INPUT MATERIAL ::
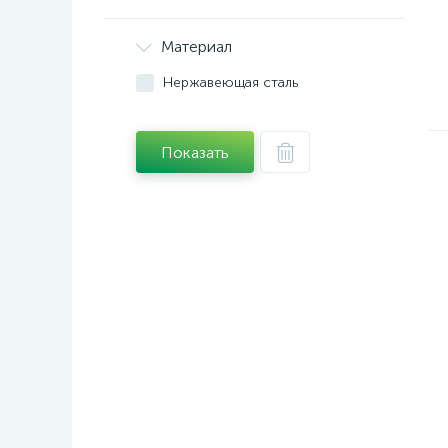
Материал
Нержавеющая сталь
Показать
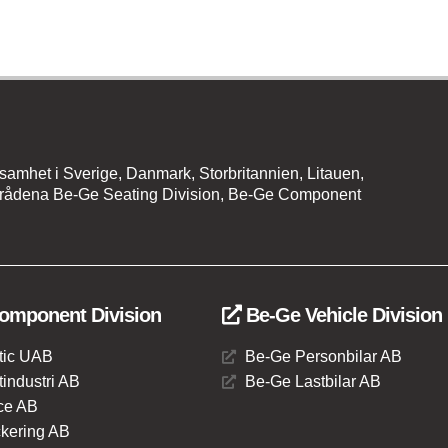
amhet i Sverige, Danmark, Storbritannien, Litauen,
mrådena Be-Ge Seating Division, Be-Ge Component
omponent Division
Be-Ge Vehicle Division
tic UAB
Be-Ge Personbilar AB
industri AB
Be-Ge Lastbilar AB
e AB
kering AB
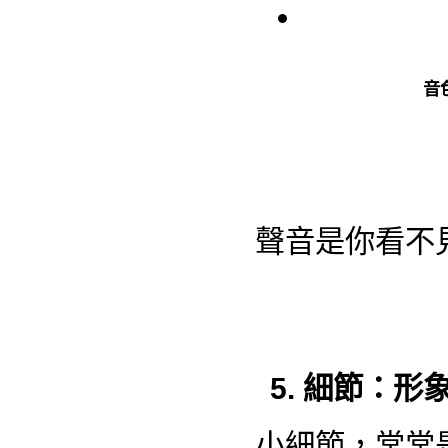
音
聲音是你看不
5. 細節：形
小細節，常常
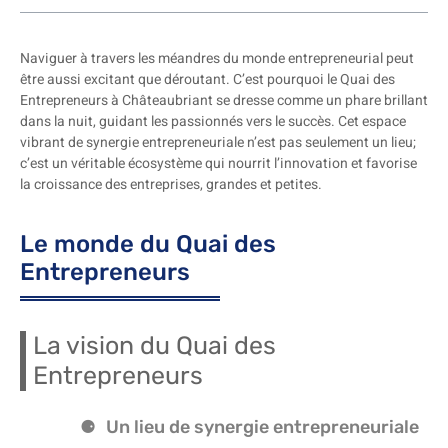
Naviguer à travers les méandres du monde entrepreneurial peut
être aussi excitant que déroutant. C’est pourquoi le Quai des
Entrepreneurs à Châteaubriant se dresse comme un phare brillant
dans la nuit, guidant les passionnés vers le succès. Cet espace
vibrant de synergie entrepreneuriale n’est pas seulement un lieu;
c’est un véritable écosystème qui nourrit l’innovation et favorise
la croissance des entreprises, grandes et petites.
Le monde du Quai des
Entrepreneurs
La vision du Quai des
Entrepreneurs
Un lieu de synergie entrepreneuriale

EXERCISE :: Copy the text read from every row above verbatim, in its original order and line breaks, and leave the pictures out of your output.

TASK RESULT ::
Материал
Нержавеющая сталь
Показать
amhet i Sverige, Danmark, Storbritannien, Litauen,
mrådena Be-Ge Seating Division, Be-Ge Component
omponent Division
Be-Ge Vehicle Division
tic UAB
Be-Ge Personbilar AB
industri AB
Be-Ge Lastbilar AB
e AB
kering AB
音
聲音是你看不
5. 細節：形
小細節，常常
Naviguer à travers les méandres du monde entrepreneurial peut
être aussi excitant que déroutant. C’est pourquoi le Quai des
Entrepreneurs à Châteaubriant se dresse comme un phare brillant
dans la nuit, guidant les passionnés vers le succès. Cet espace
vibrant de synergie entrepreneuriale n’est pas seulement un lieu;
c’est un véritable écosystème qui nourrit l’innovation et favorise
la croissance des entreprises, grandes et petites.
Le monde du Quai des
Entrepreneurs
La vision du Quai des
Entrepreneurs
Un lieu de synergie entrepreneuriale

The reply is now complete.